■ **TASK GOAL**
Find every line in the records below that holds the word "wash", and copy each one.

■ **INFORMATION GIVEN**
────

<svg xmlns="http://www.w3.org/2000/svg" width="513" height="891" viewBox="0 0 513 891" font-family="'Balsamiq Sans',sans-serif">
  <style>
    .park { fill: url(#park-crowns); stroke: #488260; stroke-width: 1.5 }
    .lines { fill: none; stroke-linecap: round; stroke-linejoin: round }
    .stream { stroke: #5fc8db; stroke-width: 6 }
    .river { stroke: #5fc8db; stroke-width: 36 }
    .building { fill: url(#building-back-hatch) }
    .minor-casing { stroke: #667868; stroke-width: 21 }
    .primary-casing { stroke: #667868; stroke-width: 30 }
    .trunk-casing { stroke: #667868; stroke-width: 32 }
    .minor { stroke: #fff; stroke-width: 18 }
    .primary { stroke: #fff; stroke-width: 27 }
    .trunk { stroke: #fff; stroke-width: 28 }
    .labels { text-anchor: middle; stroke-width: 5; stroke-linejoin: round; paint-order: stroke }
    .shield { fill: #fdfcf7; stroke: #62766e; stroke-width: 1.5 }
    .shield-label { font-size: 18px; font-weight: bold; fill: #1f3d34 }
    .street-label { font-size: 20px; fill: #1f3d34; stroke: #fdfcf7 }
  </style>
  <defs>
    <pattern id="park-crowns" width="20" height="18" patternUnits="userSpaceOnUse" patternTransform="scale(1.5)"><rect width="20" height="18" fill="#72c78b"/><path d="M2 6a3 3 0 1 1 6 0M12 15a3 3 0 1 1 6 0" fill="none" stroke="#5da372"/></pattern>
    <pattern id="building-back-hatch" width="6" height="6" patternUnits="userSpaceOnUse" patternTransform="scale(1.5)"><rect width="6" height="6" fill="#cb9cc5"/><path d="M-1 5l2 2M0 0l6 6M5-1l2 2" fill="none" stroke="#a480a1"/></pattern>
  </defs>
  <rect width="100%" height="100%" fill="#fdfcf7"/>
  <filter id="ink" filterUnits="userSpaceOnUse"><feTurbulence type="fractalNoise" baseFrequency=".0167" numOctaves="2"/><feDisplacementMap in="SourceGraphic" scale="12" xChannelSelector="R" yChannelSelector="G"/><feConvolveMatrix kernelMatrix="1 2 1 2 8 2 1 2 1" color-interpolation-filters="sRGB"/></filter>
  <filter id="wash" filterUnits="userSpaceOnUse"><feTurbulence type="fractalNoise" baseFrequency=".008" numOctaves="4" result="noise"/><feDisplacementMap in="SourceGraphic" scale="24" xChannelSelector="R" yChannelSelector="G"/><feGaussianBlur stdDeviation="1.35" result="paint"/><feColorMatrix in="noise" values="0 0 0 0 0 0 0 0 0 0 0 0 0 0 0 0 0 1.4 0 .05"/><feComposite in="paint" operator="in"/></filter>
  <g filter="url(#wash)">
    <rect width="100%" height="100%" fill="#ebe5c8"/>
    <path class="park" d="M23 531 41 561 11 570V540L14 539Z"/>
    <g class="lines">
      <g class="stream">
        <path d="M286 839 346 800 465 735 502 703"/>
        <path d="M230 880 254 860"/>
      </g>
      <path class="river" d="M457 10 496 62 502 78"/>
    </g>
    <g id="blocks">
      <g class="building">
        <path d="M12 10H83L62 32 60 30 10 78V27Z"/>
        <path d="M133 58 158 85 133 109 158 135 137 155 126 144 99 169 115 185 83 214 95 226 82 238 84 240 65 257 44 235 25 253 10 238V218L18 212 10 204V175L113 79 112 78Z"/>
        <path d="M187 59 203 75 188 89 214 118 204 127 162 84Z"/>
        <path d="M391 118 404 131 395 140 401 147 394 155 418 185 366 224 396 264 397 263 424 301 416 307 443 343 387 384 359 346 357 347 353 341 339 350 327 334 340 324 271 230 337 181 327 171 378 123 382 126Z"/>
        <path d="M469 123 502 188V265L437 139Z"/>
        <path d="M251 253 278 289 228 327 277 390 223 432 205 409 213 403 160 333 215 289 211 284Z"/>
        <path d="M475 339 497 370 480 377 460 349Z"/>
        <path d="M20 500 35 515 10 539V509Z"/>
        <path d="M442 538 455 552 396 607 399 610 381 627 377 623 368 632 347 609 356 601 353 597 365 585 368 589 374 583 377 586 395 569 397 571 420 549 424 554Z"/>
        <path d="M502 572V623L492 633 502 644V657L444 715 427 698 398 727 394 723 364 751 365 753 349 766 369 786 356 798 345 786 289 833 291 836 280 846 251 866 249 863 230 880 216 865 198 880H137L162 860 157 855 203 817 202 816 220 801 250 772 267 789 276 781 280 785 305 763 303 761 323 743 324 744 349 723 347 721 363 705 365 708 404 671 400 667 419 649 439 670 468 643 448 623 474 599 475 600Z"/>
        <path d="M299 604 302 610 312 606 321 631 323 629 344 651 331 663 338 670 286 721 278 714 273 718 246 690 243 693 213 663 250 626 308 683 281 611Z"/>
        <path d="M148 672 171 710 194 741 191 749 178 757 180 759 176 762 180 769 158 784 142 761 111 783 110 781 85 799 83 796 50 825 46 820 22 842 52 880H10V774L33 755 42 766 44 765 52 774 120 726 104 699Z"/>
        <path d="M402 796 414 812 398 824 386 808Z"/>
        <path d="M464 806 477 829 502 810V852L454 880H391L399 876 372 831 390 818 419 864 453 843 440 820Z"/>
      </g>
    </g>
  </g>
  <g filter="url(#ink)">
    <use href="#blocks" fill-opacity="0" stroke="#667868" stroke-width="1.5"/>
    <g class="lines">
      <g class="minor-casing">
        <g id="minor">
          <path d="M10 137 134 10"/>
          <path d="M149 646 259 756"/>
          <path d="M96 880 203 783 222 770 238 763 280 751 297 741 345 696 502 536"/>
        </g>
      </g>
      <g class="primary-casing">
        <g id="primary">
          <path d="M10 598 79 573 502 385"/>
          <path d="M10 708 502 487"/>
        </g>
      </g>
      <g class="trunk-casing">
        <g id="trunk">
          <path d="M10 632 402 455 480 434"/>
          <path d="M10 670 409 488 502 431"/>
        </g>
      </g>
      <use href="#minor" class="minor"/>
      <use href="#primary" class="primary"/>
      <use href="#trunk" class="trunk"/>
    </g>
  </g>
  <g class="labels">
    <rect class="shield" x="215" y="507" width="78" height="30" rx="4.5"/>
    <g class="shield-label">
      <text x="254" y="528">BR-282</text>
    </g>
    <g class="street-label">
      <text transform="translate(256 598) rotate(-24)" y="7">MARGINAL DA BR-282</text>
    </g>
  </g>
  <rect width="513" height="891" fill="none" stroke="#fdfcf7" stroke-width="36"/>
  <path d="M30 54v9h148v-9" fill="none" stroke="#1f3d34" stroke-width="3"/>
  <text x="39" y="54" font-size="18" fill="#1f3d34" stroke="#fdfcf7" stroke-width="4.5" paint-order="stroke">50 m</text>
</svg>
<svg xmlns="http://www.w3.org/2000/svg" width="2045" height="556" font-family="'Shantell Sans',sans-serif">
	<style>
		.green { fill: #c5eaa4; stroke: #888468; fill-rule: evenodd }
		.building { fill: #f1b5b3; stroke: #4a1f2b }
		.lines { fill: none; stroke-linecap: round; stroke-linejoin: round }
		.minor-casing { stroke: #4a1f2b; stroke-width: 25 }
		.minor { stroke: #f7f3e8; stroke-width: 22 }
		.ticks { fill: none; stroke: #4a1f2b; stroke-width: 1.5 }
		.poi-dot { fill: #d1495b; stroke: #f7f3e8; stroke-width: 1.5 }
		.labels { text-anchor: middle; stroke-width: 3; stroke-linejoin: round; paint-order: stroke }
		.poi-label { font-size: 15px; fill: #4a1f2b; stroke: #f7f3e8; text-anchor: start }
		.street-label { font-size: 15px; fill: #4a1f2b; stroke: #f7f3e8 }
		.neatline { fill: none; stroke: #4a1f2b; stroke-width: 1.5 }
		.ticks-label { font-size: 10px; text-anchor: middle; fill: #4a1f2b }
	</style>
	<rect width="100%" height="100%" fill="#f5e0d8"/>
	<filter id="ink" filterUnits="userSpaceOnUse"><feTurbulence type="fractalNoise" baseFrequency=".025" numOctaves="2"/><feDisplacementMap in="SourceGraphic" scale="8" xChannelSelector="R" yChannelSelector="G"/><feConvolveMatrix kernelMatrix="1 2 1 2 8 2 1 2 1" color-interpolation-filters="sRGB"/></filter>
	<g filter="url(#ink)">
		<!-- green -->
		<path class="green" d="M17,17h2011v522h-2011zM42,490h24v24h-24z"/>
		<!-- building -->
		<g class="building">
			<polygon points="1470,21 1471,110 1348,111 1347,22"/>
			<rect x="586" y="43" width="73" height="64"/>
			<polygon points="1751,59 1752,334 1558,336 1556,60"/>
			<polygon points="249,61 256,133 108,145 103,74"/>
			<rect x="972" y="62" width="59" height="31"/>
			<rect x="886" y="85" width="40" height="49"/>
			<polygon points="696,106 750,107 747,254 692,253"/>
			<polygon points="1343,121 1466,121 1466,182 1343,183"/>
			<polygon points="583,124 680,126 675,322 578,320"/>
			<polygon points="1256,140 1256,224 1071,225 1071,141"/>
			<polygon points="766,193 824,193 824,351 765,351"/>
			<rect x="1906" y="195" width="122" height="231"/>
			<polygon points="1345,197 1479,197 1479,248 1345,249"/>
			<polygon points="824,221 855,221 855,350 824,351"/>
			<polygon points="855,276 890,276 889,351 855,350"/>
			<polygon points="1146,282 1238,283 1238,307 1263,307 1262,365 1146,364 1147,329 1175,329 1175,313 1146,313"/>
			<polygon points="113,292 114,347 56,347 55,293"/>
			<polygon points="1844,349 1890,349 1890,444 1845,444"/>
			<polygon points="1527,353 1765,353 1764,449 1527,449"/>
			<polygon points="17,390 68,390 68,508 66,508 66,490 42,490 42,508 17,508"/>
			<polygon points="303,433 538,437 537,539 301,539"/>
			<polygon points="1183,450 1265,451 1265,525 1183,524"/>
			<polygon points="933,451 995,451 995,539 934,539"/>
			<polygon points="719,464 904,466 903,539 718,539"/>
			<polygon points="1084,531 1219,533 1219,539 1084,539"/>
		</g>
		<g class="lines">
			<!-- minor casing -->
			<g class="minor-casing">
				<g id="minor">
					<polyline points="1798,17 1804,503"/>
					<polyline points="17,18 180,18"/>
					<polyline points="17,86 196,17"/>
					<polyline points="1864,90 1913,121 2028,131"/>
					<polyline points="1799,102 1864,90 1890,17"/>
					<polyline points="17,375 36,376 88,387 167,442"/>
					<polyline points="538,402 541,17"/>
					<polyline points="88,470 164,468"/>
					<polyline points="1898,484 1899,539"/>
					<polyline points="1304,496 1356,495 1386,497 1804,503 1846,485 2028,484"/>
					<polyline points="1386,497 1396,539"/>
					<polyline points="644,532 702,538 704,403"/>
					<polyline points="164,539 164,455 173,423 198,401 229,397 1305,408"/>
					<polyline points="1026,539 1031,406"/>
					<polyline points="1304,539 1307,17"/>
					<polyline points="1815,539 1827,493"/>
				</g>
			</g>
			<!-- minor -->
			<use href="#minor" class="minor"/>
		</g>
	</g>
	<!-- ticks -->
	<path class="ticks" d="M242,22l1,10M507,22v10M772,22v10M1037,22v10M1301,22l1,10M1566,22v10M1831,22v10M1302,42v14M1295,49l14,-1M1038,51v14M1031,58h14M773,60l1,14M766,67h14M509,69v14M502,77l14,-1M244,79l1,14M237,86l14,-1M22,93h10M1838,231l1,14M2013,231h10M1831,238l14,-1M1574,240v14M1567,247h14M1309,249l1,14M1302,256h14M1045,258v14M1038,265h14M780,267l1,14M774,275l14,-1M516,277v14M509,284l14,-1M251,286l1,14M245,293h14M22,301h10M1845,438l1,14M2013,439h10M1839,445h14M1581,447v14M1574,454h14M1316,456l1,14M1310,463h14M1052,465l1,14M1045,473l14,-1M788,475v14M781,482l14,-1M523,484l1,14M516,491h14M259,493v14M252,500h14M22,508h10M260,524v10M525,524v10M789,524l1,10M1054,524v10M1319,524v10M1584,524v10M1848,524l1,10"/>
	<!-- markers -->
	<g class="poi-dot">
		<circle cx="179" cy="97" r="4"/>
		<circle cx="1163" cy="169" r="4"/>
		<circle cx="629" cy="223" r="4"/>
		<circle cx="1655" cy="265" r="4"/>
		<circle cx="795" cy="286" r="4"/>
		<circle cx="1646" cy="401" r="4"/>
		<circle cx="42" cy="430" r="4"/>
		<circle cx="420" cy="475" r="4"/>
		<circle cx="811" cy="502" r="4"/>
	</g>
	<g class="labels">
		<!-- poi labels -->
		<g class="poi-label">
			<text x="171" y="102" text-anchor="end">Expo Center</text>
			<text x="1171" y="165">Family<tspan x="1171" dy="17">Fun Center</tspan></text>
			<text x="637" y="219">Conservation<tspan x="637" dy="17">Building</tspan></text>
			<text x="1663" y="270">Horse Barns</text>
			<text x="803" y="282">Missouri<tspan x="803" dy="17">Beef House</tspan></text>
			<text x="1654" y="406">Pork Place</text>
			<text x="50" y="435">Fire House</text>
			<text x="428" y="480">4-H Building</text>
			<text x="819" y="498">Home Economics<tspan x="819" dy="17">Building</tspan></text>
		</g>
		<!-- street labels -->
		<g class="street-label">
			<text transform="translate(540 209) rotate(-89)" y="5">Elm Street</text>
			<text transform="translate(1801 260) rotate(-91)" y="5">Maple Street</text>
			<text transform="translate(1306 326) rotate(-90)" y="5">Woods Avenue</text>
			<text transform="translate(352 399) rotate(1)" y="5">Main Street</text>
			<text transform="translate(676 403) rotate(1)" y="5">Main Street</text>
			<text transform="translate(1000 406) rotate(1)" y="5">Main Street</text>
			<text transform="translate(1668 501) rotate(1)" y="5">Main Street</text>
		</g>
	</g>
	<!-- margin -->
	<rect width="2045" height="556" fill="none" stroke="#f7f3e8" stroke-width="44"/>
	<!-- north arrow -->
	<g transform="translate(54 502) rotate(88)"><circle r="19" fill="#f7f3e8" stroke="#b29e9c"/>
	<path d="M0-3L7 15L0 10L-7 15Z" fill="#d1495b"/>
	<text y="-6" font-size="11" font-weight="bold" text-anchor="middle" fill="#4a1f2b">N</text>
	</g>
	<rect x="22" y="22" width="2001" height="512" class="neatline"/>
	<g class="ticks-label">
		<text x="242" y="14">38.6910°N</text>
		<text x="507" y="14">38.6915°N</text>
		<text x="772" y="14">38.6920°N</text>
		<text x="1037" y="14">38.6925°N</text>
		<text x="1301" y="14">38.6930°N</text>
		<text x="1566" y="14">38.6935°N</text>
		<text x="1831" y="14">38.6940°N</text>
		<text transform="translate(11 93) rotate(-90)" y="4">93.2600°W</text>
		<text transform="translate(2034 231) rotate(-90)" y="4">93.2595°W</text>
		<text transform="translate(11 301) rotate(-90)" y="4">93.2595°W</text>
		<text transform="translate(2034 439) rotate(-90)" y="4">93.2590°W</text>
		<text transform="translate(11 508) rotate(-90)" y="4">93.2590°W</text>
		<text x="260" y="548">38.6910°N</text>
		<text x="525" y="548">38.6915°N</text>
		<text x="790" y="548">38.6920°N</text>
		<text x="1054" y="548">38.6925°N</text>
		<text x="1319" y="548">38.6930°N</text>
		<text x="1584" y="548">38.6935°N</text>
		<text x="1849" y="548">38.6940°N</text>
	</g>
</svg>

────

■ **EXERCISE RESPONSE**
  <filter id="wash" filterUnits="userSpaceOnUse"><feTurbulence type="fractalNoise" baseFrequency=".008" numOctaves="4" result="noise"/><feDisplacementMap in="SourceGraphic" scale="24" xChannelSelector="R" yChannelSelector="G"/><feGaussianBlur stdDeviation="1.35" result="paint"/><feColorMatrix in="noise" values="0 0 0 0 0 0 0 0 0 0 0 0 0 0 0 0 0 1.4 0 .05"/><feComposite in="paint" operator="in"/></filter>
  <g filter="url(#wash)">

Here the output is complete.